Molecular dynamics (MD) simulations rely on atomic details to predict the evolution of conformations of protein structures based on the interactions between all pairs of atoms. These simulations can be computationally prohibitive due to the high number of degrees-of-freedom (DOFs) required to capture motions of large structures and the complicated force calculations required at each iteration.
As a first level of simplification, consider the basic structure of any protein. A protein is comprised of a polypeptide backbone with amino acid residues extending from the alpha-carbon (Cα) of each peptide unit. Since the peptide-bonded backbone remains connected in all conformations (short of denaturing the protein), it is often useful to focus on the backbone structure knowing that each side chain must closely follow its corresponding Cα. Bahar et al. [10] present a scalar model, called the Gaussian network model (GNM), which produces magnitudes of individual residue displacements consistent with experimentally derived quantities including X-ray crystallographic temperature factors [7], hydrogen exchange free energies [11], and the order parameters from NMR-relaxation measurements [12]. While these results validate the use of simple elastic networks, they do not produce displacement directions. Atilgan et al. [13] present the anisotropic network model (ANM) which builds on the GNM by including parameters for displacement directions. Similarly, Kim et al. [14], [15] use Cα-NMA, in which the interactions between residues in contact are modelled with harmonic potentials, to produce three-dimensional displacements. While these methods are much faster than all-atom simulations, they are still computationally expensive for very large structures.

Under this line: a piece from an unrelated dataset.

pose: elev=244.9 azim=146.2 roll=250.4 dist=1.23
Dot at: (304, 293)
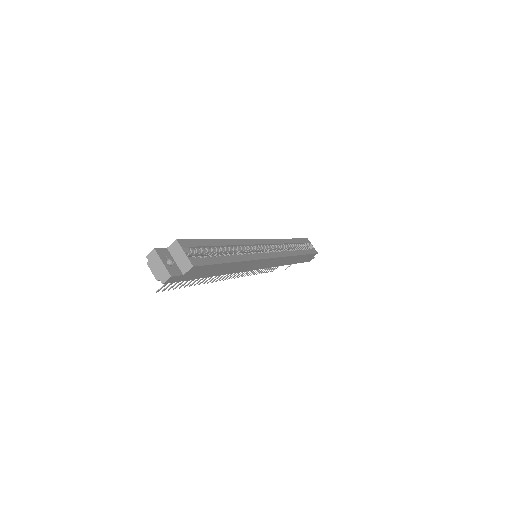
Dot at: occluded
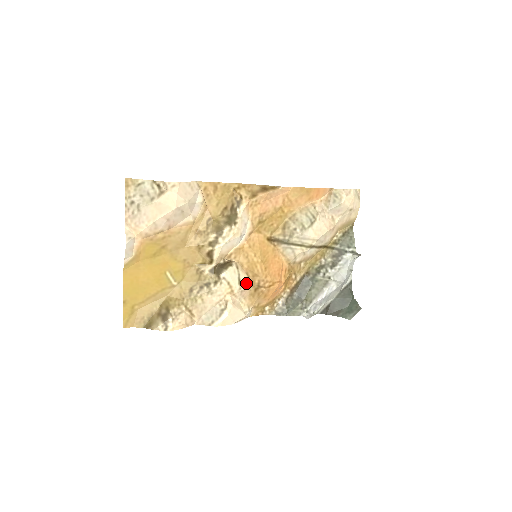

Cα-NMA, as mentioned above, is one of the highest resolution coarse-grained models (one Cα per grain). It uses the Cartesian displacements of each Cα to define the conformational displacement relative to the initial conformation [16]. Coarser-grained models have been employed to capture large-amplitude motions. For example, coarse-graining methods have been employed by [17], in which the full protein structure is projected onto a reduced DOF subspace. The hybrid method MBO(N)D, as presented in [18], makes use of varying grain sizes to achieve desired levels of resolution according to the mobility and functional interest of each region within the structure.
Hinsen [5] uses a Fourier basis to capture a uniform vector field of displacements. This reduced degree-of-freedom model effectively captures the lowest modes, but has a number of limitations which are inherent to a Fourier basis: it is not well suited for capturing translational motion, periodicity of the basis set must be accounted for, displacements given in the basis coordinates do not have physical meaning.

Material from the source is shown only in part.